Vista is just halfbaked Os.
No, it isn't. Vista's biggest problem (besides the system requirements for Aero) is the fact that XP is just so good. Vista isn't worse than XP; it simply isn't that much better
for most things.
Does Windows Vista still force to do new activation if you change your computer parts?
Depends on which parts you change. Usually, no. If you change CPUs and motherboards, it may
. Then again, it may not.
BTW, reactivation is just a phone call, and toll-free to boot. Considering that you just did a processor/motherboard/etc swap, adding a phone call to that isn't particularly onerous.
And XP does the same thing, so its not like you're avoiding anything by sticking with XP.
WGA does, very occasionally, come back with a false positive, which means that Windows thinks you've pirated it and therefore stops working nicely. That typically requires a phone call as well to resolve.
BTW, on the first page, someone mentioned:
3) No unsigned drivers in 64 bit edition
In fact, this is a very good
thing. 99.9% of all system crashes in stable OS's like XP or Vista come not from the OS itself, but crappy drivers. Sound drivers (hello, Creative Labs) are the #1 culprit, which is why Vista no longer supports DirectSound through hardware. Requiring that drivers be signed ensures that the drivers are of at least reasonable quality and that Microsoft has tested them for reasonable robustness.

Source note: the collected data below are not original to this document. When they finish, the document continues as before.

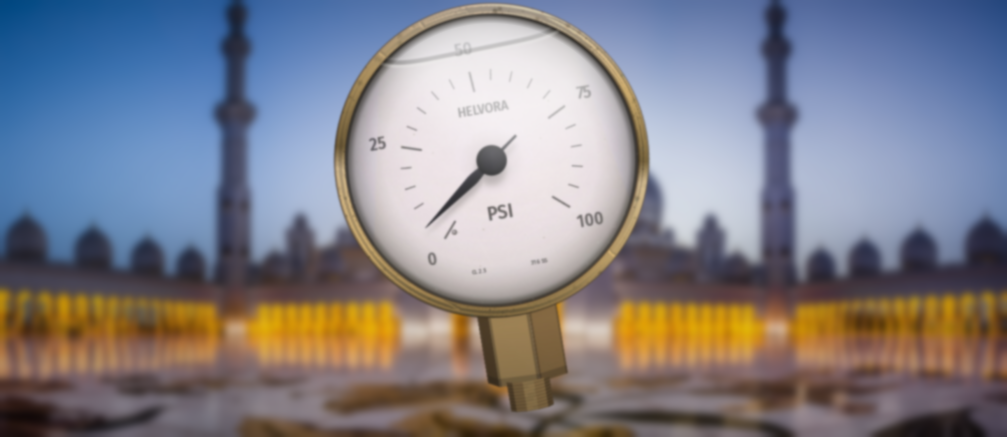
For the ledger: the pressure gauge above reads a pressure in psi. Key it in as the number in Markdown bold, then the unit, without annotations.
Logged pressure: **5** psi
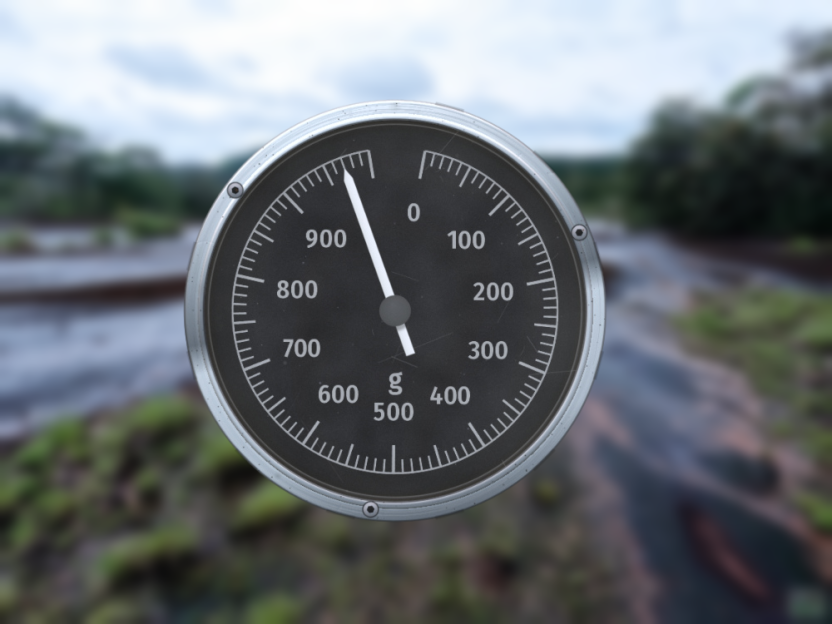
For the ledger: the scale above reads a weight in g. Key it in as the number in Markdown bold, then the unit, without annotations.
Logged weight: **970** g
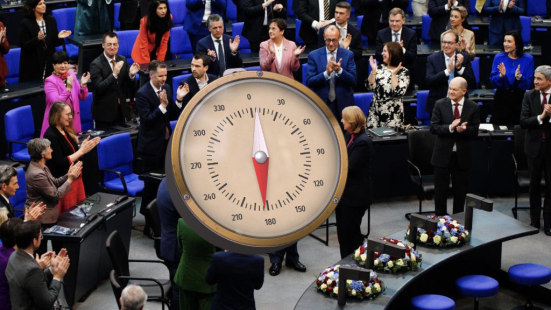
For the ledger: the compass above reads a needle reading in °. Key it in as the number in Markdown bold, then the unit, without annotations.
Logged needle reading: **185** °
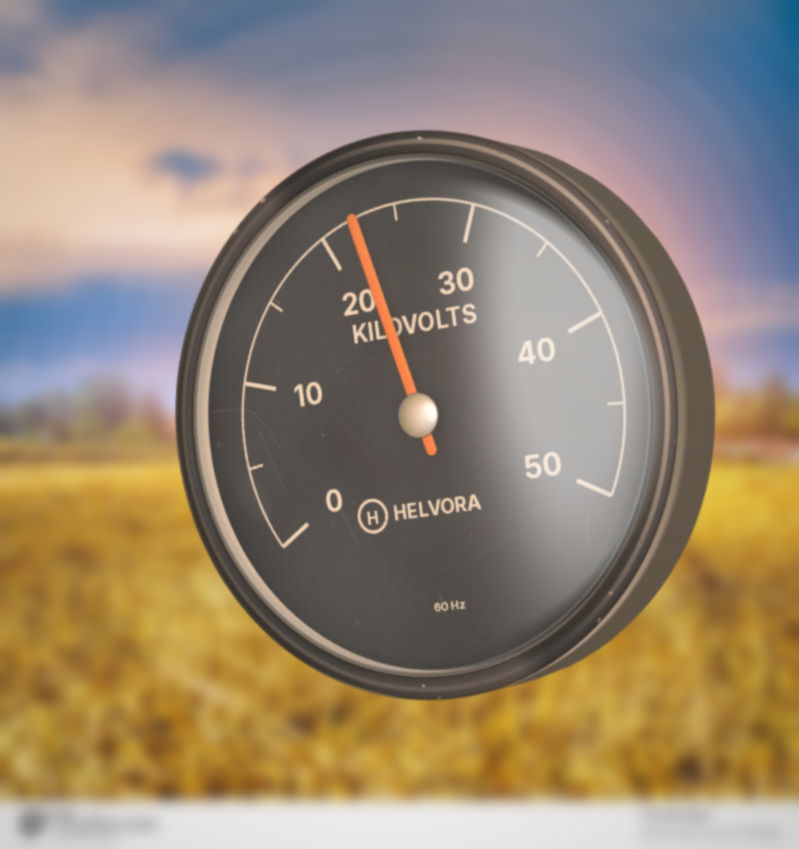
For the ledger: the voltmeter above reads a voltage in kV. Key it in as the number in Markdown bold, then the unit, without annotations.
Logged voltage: **22.5** kV
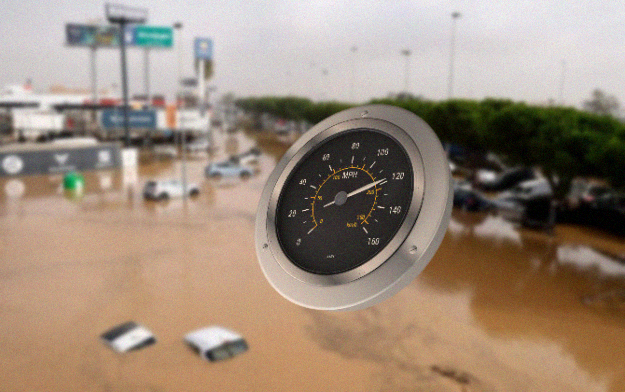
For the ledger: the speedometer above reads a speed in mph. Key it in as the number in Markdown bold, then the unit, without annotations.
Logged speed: **120** mph
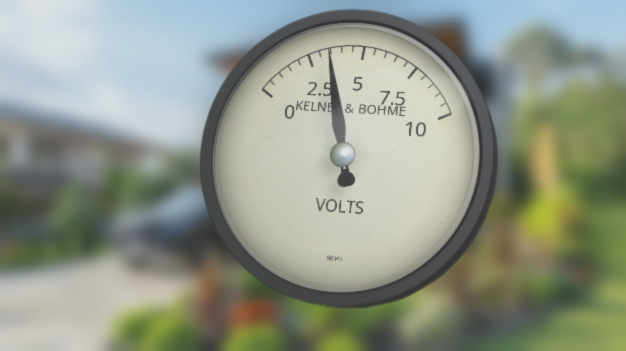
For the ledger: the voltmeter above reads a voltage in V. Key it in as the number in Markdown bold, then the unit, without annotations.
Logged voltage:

Microsoft knows that nobody blames drivers for problems that drivers cause; they blame Microsoft. If Windows hard crashes, Microsoft is to blame. And since crappy drivers are the result of 3rd party developers, Microsoft has decided to impose some penalty on crappy driver writers. Like not being able to work in 64-bit Vista. Creative Labs, due to their habit of making absolutely atrocious drivers, got kicked out entirely.
Microsoft is simply putting the blame for instability (and onus to repair) where it belongs. No need to fault them for that.